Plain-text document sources
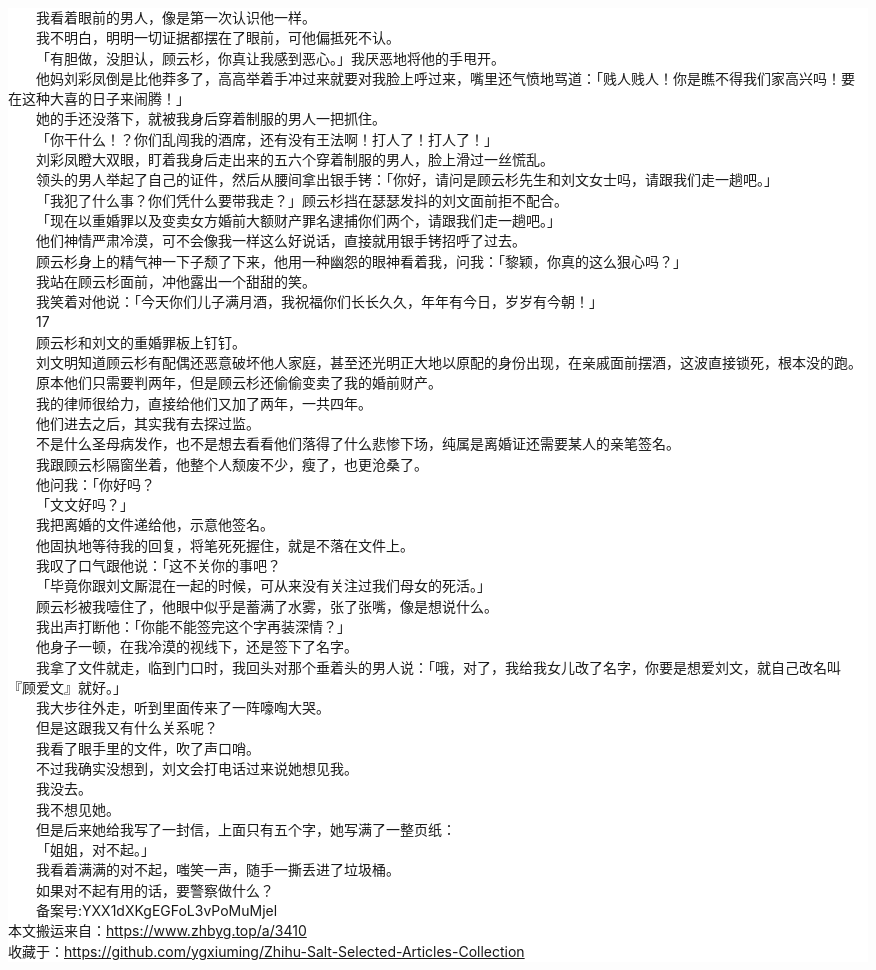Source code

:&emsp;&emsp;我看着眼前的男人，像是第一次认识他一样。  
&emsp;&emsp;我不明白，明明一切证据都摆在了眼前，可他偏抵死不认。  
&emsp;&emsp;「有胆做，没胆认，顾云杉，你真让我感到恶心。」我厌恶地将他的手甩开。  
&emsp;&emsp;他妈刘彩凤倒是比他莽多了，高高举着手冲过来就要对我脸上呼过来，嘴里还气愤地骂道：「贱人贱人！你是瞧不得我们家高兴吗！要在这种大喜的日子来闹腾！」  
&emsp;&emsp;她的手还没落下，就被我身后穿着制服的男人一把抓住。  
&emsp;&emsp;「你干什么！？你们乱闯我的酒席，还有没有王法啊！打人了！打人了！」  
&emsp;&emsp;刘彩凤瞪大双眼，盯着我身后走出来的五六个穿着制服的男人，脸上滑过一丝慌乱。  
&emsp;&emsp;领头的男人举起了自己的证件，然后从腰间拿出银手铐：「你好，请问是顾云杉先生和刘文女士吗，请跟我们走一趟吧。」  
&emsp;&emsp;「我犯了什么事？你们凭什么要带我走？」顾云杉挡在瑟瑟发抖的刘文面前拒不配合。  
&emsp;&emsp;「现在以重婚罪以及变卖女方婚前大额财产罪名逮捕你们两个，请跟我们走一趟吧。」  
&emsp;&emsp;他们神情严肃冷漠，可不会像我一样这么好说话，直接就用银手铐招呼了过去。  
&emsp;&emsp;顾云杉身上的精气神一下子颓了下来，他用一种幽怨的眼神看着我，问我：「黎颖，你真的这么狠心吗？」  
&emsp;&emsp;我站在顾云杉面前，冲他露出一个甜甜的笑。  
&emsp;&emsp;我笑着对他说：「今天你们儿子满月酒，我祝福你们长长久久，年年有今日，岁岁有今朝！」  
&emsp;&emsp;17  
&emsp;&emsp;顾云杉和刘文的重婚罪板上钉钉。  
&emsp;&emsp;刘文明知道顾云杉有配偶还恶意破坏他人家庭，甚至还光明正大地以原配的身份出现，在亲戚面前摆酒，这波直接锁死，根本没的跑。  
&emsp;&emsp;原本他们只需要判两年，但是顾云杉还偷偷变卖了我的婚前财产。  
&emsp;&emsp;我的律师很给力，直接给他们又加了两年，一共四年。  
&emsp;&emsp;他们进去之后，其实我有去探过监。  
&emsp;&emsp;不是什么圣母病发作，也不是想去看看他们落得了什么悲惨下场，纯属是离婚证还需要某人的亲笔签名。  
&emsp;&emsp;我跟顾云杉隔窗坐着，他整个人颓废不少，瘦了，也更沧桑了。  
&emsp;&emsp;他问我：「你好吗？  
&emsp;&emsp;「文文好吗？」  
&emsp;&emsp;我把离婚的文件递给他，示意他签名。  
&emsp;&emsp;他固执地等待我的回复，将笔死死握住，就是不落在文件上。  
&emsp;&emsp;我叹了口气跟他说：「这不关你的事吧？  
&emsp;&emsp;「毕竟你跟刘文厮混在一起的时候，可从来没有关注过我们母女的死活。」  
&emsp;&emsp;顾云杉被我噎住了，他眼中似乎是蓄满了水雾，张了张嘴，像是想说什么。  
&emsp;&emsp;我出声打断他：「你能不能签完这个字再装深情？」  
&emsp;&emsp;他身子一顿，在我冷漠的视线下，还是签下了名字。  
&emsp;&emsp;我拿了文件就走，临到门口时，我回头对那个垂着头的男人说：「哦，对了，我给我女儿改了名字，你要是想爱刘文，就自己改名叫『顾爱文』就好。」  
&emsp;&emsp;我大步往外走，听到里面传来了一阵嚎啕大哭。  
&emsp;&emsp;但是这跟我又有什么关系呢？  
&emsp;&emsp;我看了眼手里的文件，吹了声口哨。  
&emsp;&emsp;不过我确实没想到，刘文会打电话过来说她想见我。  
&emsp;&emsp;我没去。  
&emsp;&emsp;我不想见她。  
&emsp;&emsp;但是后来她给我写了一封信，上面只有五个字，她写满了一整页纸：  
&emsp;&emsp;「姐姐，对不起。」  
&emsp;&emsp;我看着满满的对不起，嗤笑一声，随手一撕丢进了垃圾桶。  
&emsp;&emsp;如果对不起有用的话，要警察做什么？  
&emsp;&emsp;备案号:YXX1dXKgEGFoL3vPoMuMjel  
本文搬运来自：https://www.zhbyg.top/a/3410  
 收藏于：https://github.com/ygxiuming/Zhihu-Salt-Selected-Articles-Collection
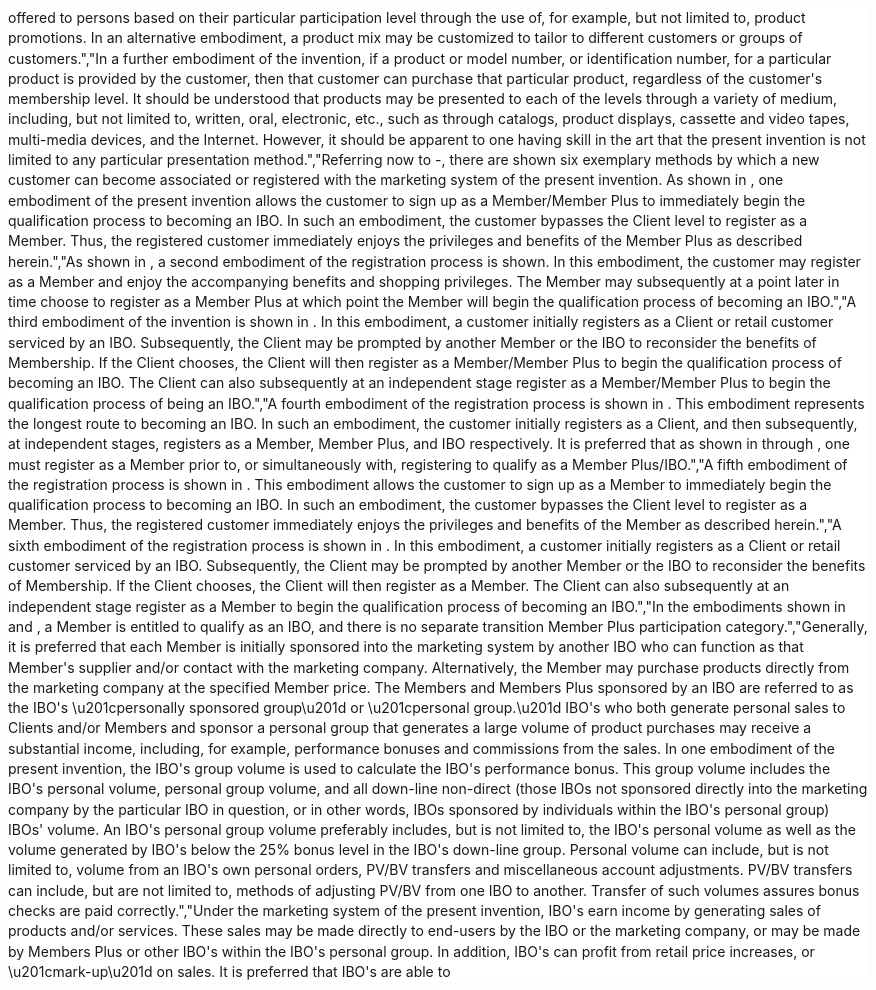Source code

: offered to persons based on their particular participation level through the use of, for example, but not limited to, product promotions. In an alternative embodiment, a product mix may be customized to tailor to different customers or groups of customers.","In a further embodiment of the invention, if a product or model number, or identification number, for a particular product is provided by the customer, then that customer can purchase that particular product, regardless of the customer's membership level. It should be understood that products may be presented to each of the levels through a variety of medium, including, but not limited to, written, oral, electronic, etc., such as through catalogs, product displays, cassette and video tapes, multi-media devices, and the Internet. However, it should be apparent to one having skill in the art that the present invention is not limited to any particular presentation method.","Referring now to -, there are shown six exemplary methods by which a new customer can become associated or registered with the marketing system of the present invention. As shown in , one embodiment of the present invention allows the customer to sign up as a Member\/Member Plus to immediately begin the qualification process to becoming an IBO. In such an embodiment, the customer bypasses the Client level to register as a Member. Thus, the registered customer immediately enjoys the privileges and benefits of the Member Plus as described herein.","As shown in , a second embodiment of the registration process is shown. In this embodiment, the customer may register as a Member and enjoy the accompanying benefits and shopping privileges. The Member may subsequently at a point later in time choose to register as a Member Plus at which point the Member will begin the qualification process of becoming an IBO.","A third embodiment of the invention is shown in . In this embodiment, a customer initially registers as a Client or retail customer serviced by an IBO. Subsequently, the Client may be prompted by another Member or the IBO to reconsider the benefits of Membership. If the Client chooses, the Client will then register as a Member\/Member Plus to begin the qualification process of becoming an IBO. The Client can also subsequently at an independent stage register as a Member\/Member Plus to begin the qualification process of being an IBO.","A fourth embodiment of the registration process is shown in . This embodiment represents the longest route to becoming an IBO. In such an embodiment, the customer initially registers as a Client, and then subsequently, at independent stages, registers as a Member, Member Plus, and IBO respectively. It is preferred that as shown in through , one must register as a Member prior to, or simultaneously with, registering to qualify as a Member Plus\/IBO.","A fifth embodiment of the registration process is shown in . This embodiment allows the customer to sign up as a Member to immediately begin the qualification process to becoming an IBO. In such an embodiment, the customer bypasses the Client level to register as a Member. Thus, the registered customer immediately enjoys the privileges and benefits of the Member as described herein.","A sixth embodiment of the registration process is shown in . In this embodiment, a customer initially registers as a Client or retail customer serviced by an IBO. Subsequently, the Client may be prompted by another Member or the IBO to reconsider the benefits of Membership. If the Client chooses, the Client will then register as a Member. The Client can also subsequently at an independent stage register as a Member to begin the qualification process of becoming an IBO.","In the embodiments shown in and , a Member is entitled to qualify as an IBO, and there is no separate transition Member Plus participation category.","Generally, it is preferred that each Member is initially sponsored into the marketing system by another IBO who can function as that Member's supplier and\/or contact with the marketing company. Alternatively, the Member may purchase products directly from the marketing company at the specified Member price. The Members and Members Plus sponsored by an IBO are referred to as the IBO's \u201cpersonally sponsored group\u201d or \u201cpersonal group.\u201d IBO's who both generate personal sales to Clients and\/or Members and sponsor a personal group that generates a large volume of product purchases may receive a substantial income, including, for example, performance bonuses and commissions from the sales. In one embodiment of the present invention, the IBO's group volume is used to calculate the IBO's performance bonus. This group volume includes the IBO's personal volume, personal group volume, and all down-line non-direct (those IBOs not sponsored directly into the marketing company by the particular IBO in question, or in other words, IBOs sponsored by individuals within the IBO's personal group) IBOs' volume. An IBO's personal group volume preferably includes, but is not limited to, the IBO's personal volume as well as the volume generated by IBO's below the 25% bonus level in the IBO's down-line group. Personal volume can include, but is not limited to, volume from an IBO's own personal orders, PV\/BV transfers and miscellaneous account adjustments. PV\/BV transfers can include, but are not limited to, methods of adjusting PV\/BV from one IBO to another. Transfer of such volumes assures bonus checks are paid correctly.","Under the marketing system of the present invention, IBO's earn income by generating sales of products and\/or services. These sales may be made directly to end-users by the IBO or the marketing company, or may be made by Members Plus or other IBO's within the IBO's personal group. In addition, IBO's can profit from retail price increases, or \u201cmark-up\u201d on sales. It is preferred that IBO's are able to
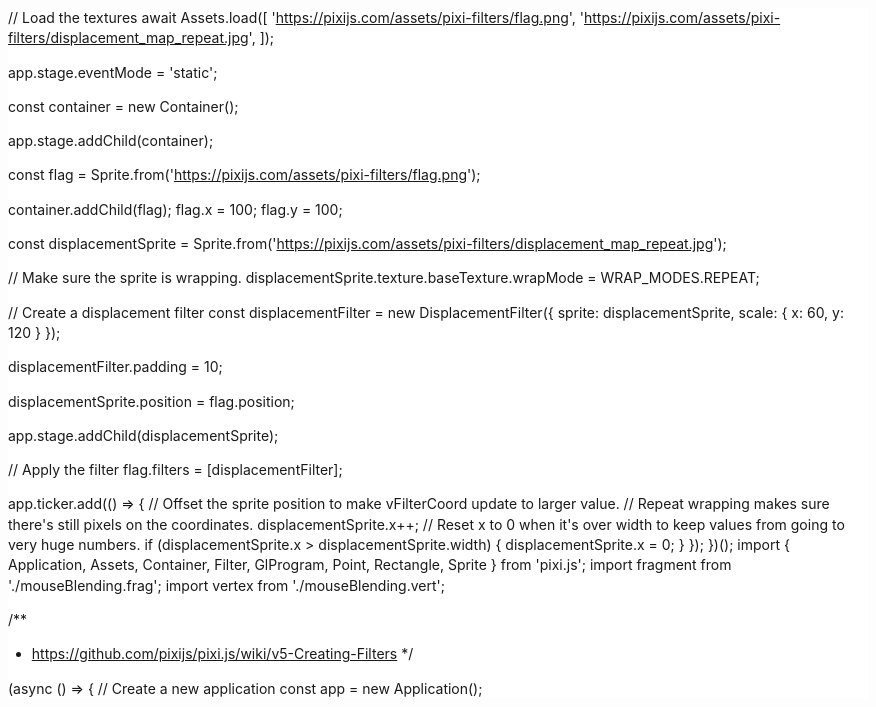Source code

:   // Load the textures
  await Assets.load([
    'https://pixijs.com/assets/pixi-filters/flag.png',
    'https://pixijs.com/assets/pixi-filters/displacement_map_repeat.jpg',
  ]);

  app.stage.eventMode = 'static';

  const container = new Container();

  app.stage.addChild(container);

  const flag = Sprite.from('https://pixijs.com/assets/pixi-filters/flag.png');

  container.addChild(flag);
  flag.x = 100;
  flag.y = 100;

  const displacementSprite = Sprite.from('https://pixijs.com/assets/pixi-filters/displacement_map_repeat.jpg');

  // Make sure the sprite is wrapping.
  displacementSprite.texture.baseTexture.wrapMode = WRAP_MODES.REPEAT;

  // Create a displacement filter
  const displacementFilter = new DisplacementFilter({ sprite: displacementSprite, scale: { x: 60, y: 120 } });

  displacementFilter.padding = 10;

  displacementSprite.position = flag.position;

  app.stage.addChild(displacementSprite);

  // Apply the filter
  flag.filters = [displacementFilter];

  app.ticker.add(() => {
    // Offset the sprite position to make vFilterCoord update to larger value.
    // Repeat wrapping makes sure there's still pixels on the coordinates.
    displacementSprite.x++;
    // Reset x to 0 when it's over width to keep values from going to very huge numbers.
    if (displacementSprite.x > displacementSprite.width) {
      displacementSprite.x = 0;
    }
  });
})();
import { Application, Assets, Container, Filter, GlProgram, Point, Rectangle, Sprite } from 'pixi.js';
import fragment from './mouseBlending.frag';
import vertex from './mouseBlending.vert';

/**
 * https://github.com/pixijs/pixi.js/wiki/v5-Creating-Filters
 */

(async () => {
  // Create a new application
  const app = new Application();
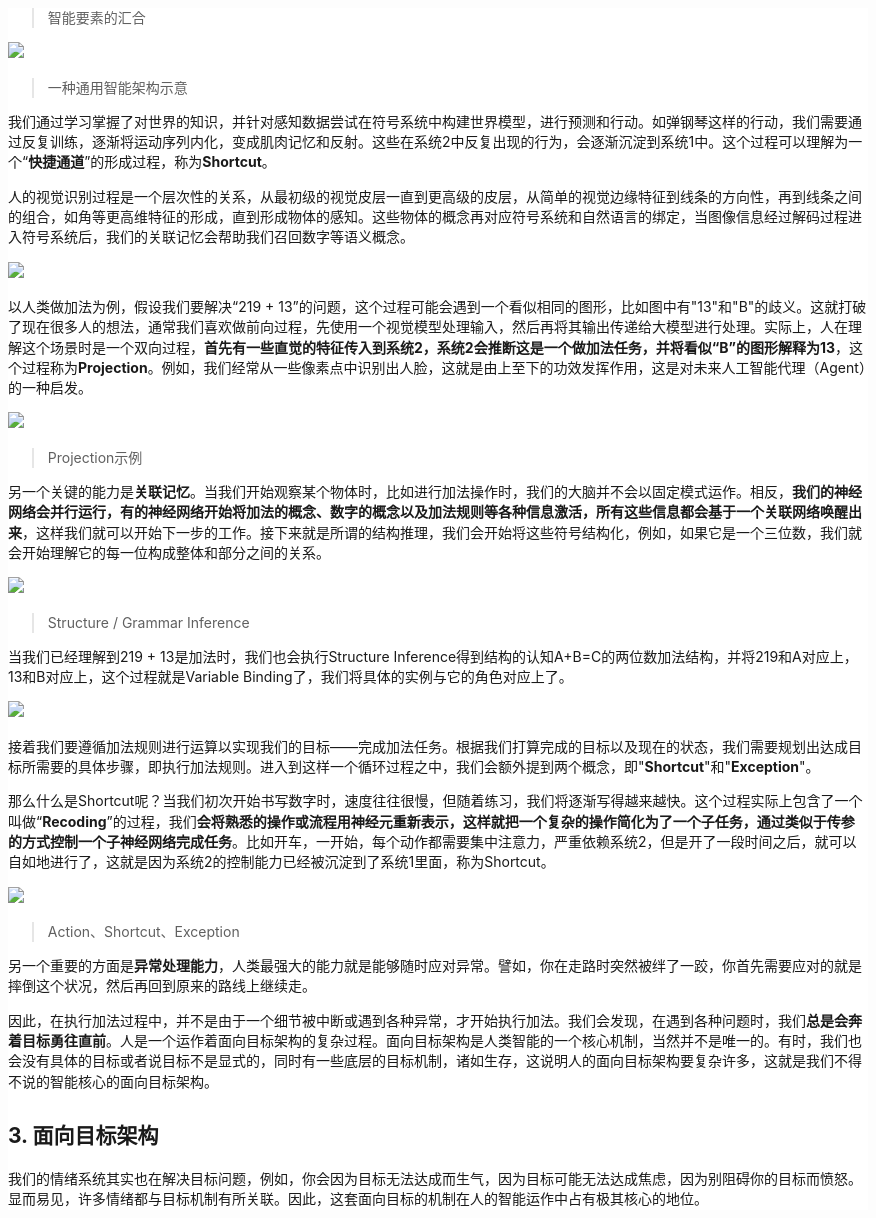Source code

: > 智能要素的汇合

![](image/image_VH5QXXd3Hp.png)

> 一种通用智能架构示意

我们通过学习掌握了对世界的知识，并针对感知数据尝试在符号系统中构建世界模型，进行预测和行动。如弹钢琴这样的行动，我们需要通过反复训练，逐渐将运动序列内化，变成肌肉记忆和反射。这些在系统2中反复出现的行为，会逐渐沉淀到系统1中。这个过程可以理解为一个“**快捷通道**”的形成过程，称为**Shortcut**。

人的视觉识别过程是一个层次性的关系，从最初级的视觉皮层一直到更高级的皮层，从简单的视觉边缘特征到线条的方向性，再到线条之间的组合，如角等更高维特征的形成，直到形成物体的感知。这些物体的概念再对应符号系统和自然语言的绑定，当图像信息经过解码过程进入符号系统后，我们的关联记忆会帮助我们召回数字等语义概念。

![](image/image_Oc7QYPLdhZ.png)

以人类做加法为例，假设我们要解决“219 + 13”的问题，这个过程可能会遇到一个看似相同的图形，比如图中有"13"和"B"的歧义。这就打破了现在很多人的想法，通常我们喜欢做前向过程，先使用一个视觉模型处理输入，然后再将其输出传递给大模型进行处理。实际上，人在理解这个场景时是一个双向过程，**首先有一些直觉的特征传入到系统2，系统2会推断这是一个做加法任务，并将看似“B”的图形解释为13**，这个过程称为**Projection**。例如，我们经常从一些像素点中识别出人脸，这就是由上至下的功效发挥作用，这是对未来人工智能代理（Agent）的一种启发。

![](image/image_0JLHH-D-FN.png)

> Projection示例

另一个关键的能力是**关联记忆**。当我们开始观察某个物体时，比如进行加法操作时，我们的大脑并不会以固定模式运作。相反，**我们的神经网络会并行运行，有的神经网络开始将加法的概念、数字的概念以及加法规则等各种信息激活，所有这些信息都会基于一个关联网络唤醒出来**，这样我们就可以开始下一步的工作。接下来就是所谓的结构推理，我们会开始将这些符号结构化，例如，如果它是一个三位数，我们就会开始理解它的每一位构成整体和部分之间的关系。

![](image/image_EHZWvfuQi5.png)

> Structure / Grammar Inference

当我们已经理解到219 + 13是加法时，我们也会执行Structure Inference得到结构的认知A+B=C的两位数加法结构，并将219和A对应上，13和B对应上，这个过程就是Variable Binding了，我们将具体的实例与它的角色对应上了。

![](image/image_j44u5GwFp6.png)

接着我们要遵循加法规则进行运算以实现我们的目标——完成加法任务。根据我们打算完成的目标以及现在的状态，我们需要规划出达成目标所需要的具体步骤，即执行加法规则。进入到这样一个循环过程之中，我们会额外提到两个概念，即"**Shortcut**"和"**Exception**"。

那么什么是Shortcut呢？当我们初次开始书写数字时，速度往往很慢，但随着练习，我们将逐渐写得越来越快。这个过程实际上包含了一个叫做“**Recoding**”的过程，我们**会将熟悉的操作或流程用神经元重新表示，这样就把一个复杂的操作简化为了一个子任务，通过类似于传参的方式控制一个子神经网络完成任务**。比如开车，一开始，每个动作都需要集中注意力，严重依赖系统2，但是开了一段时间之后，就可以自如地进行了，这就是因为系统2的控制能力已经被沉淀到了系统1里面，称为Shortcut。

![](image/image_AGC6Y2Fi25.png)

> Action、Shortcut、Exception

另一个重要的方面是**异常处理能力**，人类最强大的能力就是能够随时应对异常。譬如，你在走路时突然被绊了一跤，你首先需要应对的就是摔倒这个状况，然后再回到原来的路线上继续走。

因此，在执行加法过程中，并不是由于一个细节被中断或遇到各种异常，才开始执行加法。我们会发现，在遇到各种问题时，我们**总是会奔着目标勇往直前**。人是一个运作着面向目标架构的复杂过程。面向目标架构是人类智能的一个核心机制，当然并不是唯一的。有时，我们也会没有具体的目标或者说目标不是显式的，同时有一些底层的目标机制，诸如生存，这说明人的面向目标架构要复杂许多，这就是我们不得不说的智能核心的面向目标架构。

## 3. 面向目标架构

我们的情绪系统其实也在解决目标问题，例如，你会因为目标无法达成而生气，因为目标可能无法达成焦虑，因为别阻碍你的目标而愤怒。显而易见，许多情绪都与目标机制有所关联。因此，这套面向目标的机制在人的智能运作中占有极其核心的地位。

- [Exercise requirements]
Please edit the stretch from the line containing "## 3. 面向目标架构" through the end of the items so that "情绪系统" becomes "情感系统", leaving everything else unchanged.

- [Finished exercise]
## 3. 面向目标架构

我们的情感系统其实也在解决目标问题，例如，你会因为目标无法达成而生气，因为目标可能无法达成焦虑，因为别阻碍你的目标而愤怒。显而易见，许多情绪都与目标机制有所关联。因此，这套面向目标的机制在人的智能运作中占有极其核心的地位。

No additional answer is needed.